Les Dames du Chemin
de Maryline Martin

critiqué par JulesRomans, le 3 avril 2013
(Nantes - 66 ans)


La note:  étoiles
J'ai rencontré trois capitaines avec mes sabots dondaine
Voilà douze nouvelles, d’une bonne dizaine de pages chacune, qui permettent de bien mettre en valeur diverses dimensions culturelles de la Grande Guerre. Pour ce qui concerne plus spécifiquement l’approche à travers un personnage principal féminin, on retiendra en particulier trois nouvelles au contenu fort émouvant.

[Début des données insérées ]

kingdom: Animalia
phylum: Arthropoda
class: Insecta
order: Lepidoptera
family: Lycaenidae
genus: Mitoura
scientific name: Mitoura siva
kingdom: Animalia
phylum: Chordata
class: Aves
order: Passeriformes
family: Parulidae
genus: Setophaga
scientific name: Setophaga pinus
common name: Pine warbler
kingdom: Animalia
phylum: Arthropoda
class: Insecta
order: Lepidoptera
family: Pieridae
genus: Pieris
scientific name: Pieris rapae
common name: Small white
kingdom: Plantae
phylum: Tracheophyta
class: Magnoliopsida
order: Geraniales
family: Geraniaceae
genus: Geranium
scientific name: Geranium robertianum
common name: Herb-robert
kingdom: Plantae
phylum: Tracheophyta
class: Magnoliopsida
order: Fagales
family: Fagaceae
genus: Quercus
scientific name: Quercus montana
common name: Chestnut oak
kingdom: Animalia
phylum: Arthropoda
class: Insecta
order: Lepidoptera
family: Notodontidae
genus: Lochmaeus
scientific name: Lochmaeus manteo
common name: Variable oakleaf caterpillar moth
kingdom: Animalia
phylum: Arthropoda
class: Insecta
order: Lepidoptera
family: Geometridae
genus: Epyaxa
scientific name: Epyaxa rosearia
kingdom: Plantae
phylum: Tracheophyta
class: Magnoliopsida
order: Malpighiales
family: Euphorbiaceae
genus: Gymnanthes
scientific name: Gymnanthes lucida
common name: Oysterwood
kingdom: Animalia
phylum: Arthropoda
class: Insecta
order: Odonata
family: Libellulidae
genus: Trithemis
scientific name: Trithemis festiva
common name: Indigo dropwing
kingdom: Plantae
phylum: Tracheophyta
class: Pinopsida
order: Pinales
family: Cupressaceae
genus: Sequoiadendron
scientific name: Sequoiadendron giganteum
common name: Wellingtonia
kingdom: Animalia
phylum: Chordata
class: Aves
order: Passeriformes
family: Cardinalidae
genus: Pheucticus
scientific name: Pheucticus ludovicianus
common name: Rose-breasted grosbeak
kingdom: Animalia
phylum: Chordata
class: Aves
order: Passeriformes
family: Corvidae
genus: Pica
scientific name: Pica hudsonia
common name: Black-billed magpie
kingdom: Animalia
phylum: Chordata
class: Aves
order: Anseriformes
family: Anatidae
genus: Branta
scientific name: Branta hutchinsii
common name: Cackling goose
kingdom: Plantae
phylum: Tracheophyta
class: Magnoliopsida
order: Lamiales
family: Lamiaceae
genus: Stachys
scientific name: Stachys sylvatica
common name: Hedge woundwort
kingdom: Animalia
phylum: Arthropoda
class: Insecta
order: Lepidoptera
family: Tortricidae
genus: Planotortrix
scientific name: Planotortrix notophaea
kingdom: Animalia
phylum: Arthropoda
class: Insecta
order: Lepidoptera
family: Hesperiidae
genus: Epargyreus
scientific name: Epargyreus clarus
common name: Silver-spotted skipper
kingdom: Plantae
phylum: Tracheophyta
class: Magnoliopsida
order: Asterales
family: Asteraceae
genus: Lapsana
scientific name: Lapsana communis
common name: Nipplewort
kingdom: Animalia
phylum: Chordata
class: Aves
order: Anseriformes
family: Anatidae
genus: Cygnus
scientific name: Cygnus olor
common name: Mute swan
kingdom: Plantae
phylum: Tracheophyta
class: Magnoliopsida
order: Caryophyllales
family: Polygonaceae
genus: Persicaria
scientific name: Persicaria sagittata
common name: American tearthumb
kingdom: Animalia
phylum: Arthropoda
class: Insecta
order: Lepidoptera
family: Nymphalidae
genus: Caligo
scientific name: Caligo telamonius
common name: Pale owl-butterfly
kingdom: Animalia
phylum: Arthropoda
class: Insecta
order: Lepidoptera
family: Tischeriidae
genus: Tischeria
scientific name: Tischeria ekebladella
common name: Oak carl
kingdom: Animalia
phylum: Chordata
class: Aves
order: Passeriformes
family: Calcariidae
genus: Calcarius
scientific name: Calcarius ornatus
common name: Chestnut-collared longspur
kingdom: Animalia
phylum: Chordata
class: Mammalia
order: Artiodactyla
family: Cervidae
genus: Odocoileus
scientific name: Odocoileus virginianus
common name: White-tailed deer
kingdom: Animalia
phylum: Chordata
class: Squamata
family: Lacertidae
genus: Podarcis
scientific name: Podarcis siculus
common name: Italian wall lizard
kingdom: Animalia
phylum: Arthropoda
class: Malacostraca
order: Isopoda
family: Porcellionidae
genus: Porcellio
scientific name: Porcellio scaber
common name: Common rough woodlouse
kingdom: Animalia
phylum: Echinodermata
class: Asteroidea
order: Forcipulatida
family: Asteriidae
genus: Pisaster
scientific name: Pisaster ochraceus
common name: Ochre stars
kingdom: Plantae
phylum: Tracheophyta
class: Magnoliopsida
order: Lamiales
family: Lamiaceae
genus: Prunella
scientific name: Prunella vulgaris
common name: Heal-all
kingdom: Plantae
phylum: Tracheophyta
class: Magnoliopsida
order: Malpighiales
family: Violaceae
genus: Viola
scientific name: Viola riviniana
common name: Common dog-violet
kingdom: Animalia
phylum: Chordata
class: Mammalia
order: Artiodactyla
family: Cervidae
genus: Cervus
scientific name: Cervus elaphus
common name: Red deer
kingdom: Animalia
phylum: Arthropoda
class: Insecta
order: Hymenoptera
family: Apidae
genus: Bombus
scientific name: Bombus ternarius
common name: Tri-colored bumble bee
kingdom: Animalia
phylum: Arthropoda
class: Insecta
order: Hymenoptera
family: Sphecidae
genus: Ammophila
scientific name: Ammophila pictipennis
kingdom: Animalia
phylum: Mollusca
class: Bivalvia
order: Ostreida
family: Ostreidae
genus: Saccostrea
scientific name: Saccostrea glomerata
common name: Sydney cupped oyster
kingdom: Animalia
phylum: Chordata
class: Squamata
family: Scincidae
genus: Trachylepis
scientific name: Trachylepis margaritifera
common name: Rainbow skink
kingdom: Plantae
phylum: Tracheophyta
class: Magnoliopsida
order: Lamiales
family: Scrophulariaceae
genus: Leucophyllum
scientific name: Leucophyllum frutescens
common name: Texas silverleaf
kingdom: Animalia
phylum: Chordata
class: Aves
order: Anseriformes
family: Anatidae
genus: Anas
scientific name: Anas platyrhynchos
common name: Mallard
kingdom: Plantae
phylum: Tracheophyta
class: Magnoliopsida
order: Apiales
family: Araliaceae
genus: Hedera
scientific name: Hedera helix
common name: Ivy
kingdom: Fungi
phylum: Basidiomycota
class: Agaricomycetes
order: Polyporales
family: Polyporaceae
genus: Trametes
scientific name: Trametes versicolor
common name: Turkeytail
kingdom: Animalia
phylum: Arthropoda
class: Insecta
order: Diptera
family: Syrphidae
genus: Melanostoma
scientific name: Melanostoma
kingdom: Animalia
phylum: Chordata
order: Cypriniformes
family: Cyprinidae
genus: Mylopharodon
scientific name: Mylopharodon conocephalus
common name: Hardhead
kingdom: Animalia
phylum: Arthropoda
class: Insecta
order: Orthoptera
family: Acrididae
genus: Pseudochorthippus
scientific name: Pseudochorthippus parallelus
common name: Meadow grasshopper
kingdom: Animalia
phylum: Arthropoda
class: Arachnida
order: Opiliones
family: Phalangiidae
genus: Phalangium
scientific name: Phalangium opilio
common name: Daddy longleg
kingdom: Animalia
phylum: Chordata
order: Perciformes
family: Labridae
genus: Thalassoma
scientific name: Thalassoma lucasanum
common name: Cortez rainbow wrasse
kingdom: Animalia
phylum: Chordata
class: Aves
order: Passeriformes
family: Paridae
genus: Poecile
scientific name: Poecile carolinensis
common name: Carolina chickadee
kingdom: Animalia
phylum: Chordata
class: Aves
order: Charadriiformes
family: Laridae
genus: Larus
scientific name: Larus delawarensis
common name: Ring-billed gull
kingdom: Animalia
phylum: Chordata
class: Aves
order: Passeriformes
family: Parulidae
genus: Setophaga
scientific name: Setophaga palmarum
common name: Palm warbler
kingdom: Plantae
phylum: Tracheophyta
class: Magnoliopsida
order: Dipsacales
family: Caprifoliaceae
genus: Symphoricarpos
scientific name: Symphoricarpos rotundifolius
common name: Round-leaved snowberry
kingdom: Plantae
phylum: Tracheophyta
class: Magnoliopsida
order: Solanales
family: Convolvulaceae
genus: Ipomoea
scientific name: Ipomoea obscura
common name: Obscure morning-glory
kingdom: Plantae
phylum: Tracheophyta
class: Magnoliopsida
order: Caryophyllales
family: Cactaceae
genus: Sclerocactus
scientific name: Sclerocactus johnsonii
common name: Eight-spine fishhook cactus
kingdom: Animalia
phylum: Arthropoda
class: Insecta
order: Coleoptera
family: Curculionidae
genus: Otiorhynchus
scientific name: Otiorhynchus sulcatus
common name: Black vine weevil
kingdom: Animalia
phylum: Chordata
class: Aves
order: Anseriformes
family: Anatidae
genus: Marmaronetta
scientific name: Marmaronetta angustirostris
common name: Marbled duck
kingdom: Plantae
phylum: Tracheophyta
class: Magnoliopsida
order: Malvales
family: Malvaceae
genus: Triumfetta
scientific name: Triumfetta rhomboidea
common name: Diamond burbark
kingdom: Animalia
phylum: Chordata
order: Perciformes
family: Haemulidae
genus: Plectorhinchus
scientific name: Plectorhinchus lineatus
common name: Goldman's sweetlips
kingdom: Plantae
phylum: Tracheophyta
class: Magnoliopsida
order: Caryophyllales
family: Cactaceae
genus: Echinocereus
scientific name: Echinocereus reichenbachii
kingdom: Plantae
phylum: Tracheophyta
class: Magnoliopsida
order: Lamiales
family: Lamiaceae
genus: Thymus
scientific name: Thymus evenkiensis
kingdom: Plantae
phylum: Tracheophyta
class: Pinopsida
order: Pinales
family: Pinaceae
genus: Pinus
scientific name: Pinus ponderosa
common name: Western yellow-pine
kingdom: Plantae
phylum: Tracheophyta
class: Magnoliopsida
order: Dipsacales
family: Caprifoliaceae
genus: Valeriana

"Nénette et Rintintin" est un extrait d’un journal d’une écolière ; cette dernière raconte les privations quotidiennes, ses lectures patriotiques, l’attente du courrier du père et la visite dans la classe de l’inspecteur d’académie (plus vraisemblablement de l’inspecteur primaire de circonscription) et bien entendu l'envoi à son père des « petites poupées de laine porte-bonheur qui le protègeront jusqu’à la fin de la guerre ». Celles-ci sont nommées "Nénette et Rintintin" par référence aux poupées en porcelaine bien françaises de Poulbot (les industries allemandes et autrichiennes du jouet dominent alors le marché européen), créées peu de mois avant la déclaration de guerre.

La nouvelle "Enfant de personne" évoque à la fois les souffrances des femmes victimes de viol par l’occupant et les dures conditions de travail dans les usines d’armement françaises. Pour faciliter la compréhension du récit, on aurait gagné à préciser que l’action se situe au départ dans un village reconquis lors de la Première bataille de la Marne.

Le texte "L’alouette" pointe le rôle essentiel des femmes dans l’action de renseignements au milieu des territoires conquis du nord de la France ; l’on sait qu’à l’instar de Louise de Bettignies, certaines payèrent très cher leur dévouement patriotique. Ici le personnage dit "L’alouette" aurait une vie plutôt proche de celle de la Marthe Richard de la Première Guerre mondiale, un peu d'exotisme en moins.

Nos laisserons au lecteur le soin de découvrir les autres traits des personnages mis en exergue pour approcher l’atmosphère de cette époque. Jean-Pierre Verney, qui a fait don de ses énormes collections au Musée de la Grande Guerre de Meaux, a préfacé l’ouvrage, il parle à propos de son contenu de « lucide, poignant et incisif regard porté sur les terres dévastées, les corps meurtris, les âmes violées, les innocents fusillés, enfin tout ce qui a nourri cette Grande Guerre ». Si ce titre dans son ensemble s’adresse à un lectorat adulte ou composé de lycéens, certaines nouvelles pourraient très bien convenir à des collégiens. On reste réservé à proposer à des jeunes manquant de maturité la totalité de son contenu du fait de certains passages, certes sobrement traités mais évoquant des drames comme le viol ou des comportements qui renvoient à une certaine forme de prostitution.

L’ouvrage est un hommage à Abel François Victorien Marchand. Une recherche complémentaire nous apprend qu’il s’agit d’un soldat de deuxième classe du 156e régiment d'infanterie (basé à Toul en août 1914) né en 1896 à Pontchardon, un village alors de 350 habitants, près d’Argentan dans l’Orne. Il est décédé le 16 avril 1917 au Chemin des Dames lors de l’offensive Nivelle, plus précisément à Moussy dans l’Aisne.